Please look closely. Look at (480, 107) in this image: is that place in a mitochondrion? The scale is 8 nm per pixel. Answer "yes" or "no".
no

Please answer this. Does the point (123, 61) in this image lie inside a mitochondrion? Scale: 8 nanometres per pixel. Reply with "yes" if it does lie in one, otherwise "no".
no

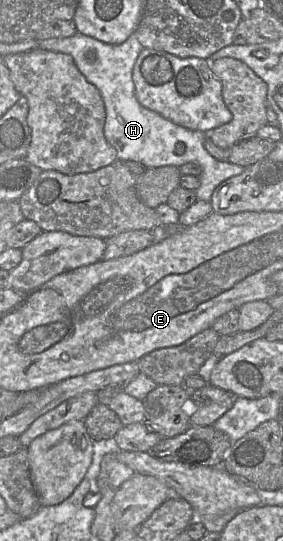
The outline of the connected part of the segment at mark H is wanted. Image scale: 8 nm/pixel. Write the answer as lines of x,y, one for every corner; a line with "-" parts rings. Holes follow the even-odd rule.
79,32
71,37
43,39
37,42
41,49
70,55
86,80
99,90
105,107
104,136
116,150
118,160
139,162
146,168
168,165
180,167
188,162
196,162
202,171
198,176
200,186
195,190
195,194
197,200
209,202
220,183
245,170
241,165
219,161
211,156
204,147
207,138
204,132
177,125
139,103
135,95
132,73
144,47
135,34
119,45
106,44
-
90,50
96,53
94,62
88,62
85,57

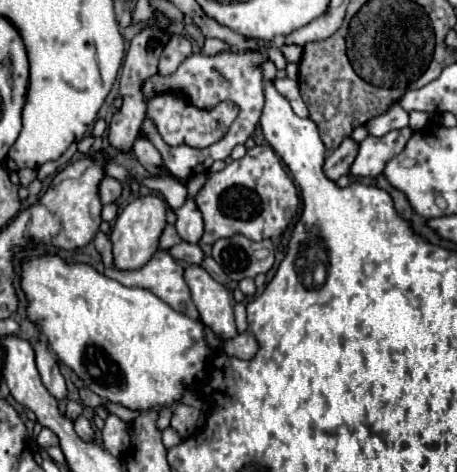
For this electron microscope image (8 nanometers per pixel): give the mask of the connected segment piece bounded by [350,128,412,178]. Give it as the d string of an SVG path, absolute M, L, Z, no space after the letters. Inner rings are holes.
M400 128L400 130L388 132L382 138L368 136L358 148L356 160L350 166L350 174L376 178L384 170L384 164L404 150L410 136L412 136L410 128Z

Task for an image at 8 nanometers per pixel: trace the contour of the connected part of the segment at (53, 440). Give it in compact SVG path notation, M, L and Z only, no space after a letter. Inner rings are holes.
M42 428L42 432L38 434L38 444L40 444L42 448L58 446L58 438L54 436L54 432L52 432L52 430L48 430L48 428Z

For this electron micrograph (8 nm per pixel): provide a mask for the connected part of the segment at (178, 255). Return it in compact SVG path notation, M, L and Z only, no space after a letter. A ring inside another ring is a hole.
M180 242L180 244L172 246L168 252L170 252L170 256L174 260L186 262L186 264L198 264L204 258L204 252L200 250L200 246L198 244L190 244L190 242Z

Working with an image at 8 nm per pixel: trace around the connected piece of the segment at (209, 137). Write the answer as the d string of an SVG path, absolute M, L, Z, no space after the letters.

TASK PROMPT:
With the pictures set aside, please write out all of the records above exactly.

ANSWER SPACE:
Please look closely. Look at (480, 107) in this image: is that place in a mitochondrion? The scale is 8 nm per pixel. Answer "yes" or "no".
no

Please answer this. Does the point (123, 61) in this image lie inside a mitochondrion? Scale: 8 nanometres per pixel. Reply with "yes" if it does lie in one, otherwise "no".
no

The outline of the connected part of the segment at mark H is wanted. Image scale: 8 nm/pixel. Write the answer as lines of x,y, one for every corner; a line with "-" parts rings. Holes follow the even-odd rule.
79,32
71,37
43,39
37,42
41,49
70,55
86,80
99,90
105,107
104,136
116,150
118,160
139,162
146,168
168,165
180,167
188,162
196,162
202,171
198,176
200,186
195,190
195,194
197,200
209,202
220,183
245,170
241,165
219,161
211,156
204,147
207,138
204,132
177,125
139,103
135,95
132,73
144,47
135,34
119,45
106,44
-
90,50
96,53
94,62
88,62
85,57

For this electron microscope image (8 nanometers per pixel): give the mask of the connected segment piece bounded by [350,128,412,178]. Give it as the d string of an SVG path, absolute M, L, Z, no space after the letters. Inner rings are holes.
M400 128L400 130L388 132L382 138L368 136L358 148L356 160L350 166L350 174L376 178L384 170L384 164L404 150L410 136L412 136L410 128Z

Task for an image at 8 nanometers per pixel: trace the contour of the connected part of the segment at (53, 440). Give it in compact SVG path notation, M, L and Z only, no space after a letter. Inner rings are holes.
M42 428L42 432L38 434L38 444L40 444L42 448L58 446L58 438L54 436L54 432L52 432L52 430L48 430L48 428Z

For this electron micrograph (8 nm per pixel): provide a mask for the connected part of the segment at (178, 255). Return it in compact SVG path notation, M, L and Z only, no space after a letter. A ring inside another ring is a hole.
M180 242L180 244L172 246L168 252L170 252L170 256L174 260L186 262L186 264L198 264L204 258L204 252L200 250L200 246L198 244L190 244L190 242Z

Working with an image at 8 nm per pixel: trace around the connected piece of the segment at (209, 137). Write the answer as the d string of an SVG path, absolute M, L, Z, no space after the letters.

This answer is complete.